Rivista: RIMeL - IJLaM, Vol. 6, N. 2, 2010 (MAF Servizi srl ed.)

Pagina/e: 147-157

Le infezioni causate dagli agenti le cui iniziali compongono l’acronimo TORCH (Toxoplasmosi, Rosolia, Citomegalovirus, Herpes e altro) non rappresentano un pericolo per il soggetto sano, ma diventano un problema clinico grave nella donna in gravidanza per i danni che possono causare al feto. È importante perciò una diagnosi accurata e tempestiva per consentire ove possibile un intervento terapeutico efficace ed adeguato.

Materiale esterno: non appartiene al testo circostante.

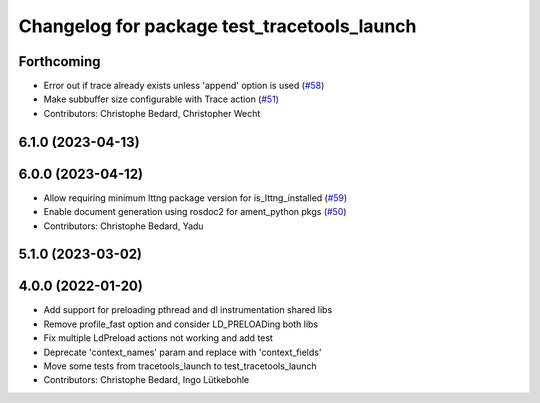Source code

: ^^^^^^^^^^^^^^^^^^^^^^^^^^^^^^^^^^^^^^^^^^^^
Changelog for package test_tracetools_launch
^^^^^^^^^^^^^^^^^^^^^^^^^^^^^^^^^^^^^^^^^^^^

Forthcoming
-----------
* Error out if trace already exists unless 'append' option is used (`#58 <https://github.com/ros2/ros2_tracing/issues/58>`_)
* Make subbuffer size configurable with Trace action (`#51 <https://github.com/ros2/ros2_tracing/issues/51>`_)
* Contributors: Christophe Bedard, Christopher Wecht

6.1.0 (2023-04-13)
------------------

6.0.0 (2023-04-12)
------------------
* Allow requiring minimum lttng package version for is_lttng_installed (`#59 <https://github.com/ros2/ros2_tracing/issues/59>`_)
* Enable document generation using rosdoc2 for ament_python pkgs (`#50 <https://github.com/ros2/ros2_tracing/issues/50>`_)
* Contributors: Christophe Bedard, Yadu

5.1.0 (2023-03-02)
------------------

4.0.0 (2022-01-20)
------------------
* Add support for preloading pthread and dl instrumentation shared libs
* Remove profile_fast option and consider LD_PRELOADing both libs
* Fix multiple LdPreload actions not working and add test
* Deprecate 'context_names' param and replace with 'context_fields'
* Move some tests from tracetools_launch to test_tracetools_launch
* Contributors: Christophe Bedard, Ingo Lütkebohle
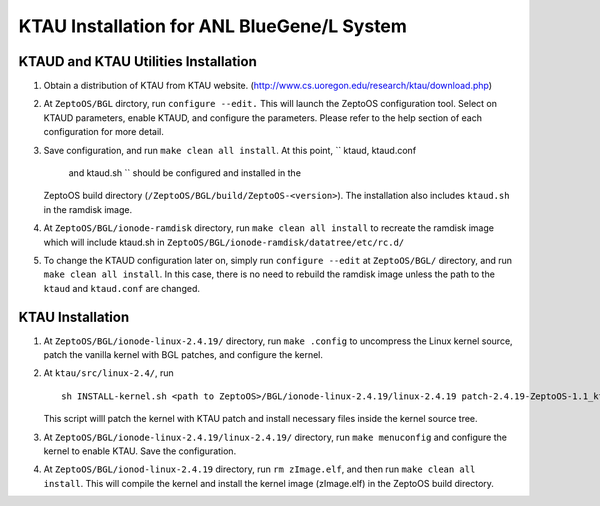 KTAU Installation for ANL BlueGene/L System
===========================================

KTAUD and KTAU Utilities Installation
-------------------------------------

1. Obtain a distribution of KTAU from KTAU website.
   (`http://www.cs.uoregon.edu/research/ktau/download.php <http://www.cs.uoregon.edu/research/ktau/downloads.php>`__)

2. At ``ZeptoOS/BGL`` dirctory, run ``configure --edit.`` This will
   launch the ZeptoOS configuration tool. Select on KTAUD parameters,
   enable KTAUD, and configure the parameters. Please refer to the help
   section of each configuration for more detail.

3. Save configuration, and run ``make clean all install``. At this
   point, `` ktaud, ktaud.conf
           and ktaud.sh `` should be configured and installed in the
   ZeptoOS build directory (``/ZeptoOS/BGL/build/ZeptoOS-<version>``).
   The installation also includes ``ktaud.sh`` in the ramdisk image.

4. At ``ZeptoOS/BGL/ionode-ramdisk`` directory, run
   ``make clean all install`` to recreate the ramdisk image which will
   include ktaud.sh in ``ZeptoOS/BGL/ionode-ramdisk/datatree/etc/rc.d/``

5. To change the KTAUD configuration later on, simply run
   ``configure --edit`` at ``ZeptoOS/BGL/`` directory, and run
   ``make clean all install``. In this case, there is no need to rebuild
   the ramdisk image unless the path to the ``ktaud`` and ``ktaud.conf``
   are changed.

KTAU Installation
-----------------

1. At ``ZeptoOS/BGL/ionode-linux-2.4.19/`` directory, run
   ``make .config`` to uncompress the Linux kernel source, patch the
   vanilla kernel with BGL patches, and configure the kernel.

2. At ``ktau/src/linux-2.4/``, run

   ::

       sh INSTALL-kernel.sh <path to ZeptoOS>/BGL/ionode-linux-2.4.19/linux-2.4.19 patch-2.4.19-ZeptoOS-1.1_ktau-1.6

   This script willl patch the kernel with KTAU patch and install
   necessary files inside the kernel source tree.

3. At ``ZeptoOS/BGL/ionode-linux-2.4.19/linux-2.4.19/`` directory, run
   ``make menuconfig`` and configure the kernel to enable KTAU. Save the
   configuration.

4. At ``ZeptoOS/BGL/ionod-linux-2.4.19`` directory, run
   ``rm zImage.elf``, and then run ``make clean all install``. This will
   compile the kernel and install the kernel image (zImage.elf) in the
   ZeptoOS build directory.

Oggi le moderne tecnologie analitiche consentono anche di collocare in un arco di tempo preciso l’insorgenza dell’infezione (avidità delle IgG specifiche) e stabilire se la malattia ha interessato il feto (test in biologia molecolare). Pertanto il ruolo del laboratorio in queste patologie non è solo esprimere un giudizio sullo stato immunologico della gestante ma principalmente governare l’iter diagnostico in funzione del reperto analitico di primo livello, per formulare la diagnosi sierologica di infezione, soprattutto nei casi in cui la malattia sia sfumata o senza manifestazioni cliniche. Il patologo clinico utilizza un percorso diagnostico ragionato che esegue in sequenza logica i test sierologici di diverso livello: si sfruttano la sensibilità e la specificità degli esami di I livello (ricerca degli anticorpi specifici di tipo IgG e IgM ) per stabilire lo stato immunologico della gravida; in caso di presunto contagio si eseguono nella stessa test di II livello (avidità degli anticorpi specifici di tipo IgG, ricerca dell’agente eziologico nel sangue con metodi di biologia molecolare) per confermare e datare l’infezione. Il percorso diagnostico si conclude, nel sospetto di infezione congenita, con l’esecuzione di test di III livello, che utilizzano metodiche di amplificazione genica per accertare la presenza dell’agente eziologico nel liquido amniotico, nel sangue di cordone ombelicale o nel prelievo da villi coriali. La presenza di IgM specifiche verso agenti TORCH nel neonato entro un mese di vita conferma la diagnosi di infezione congenita.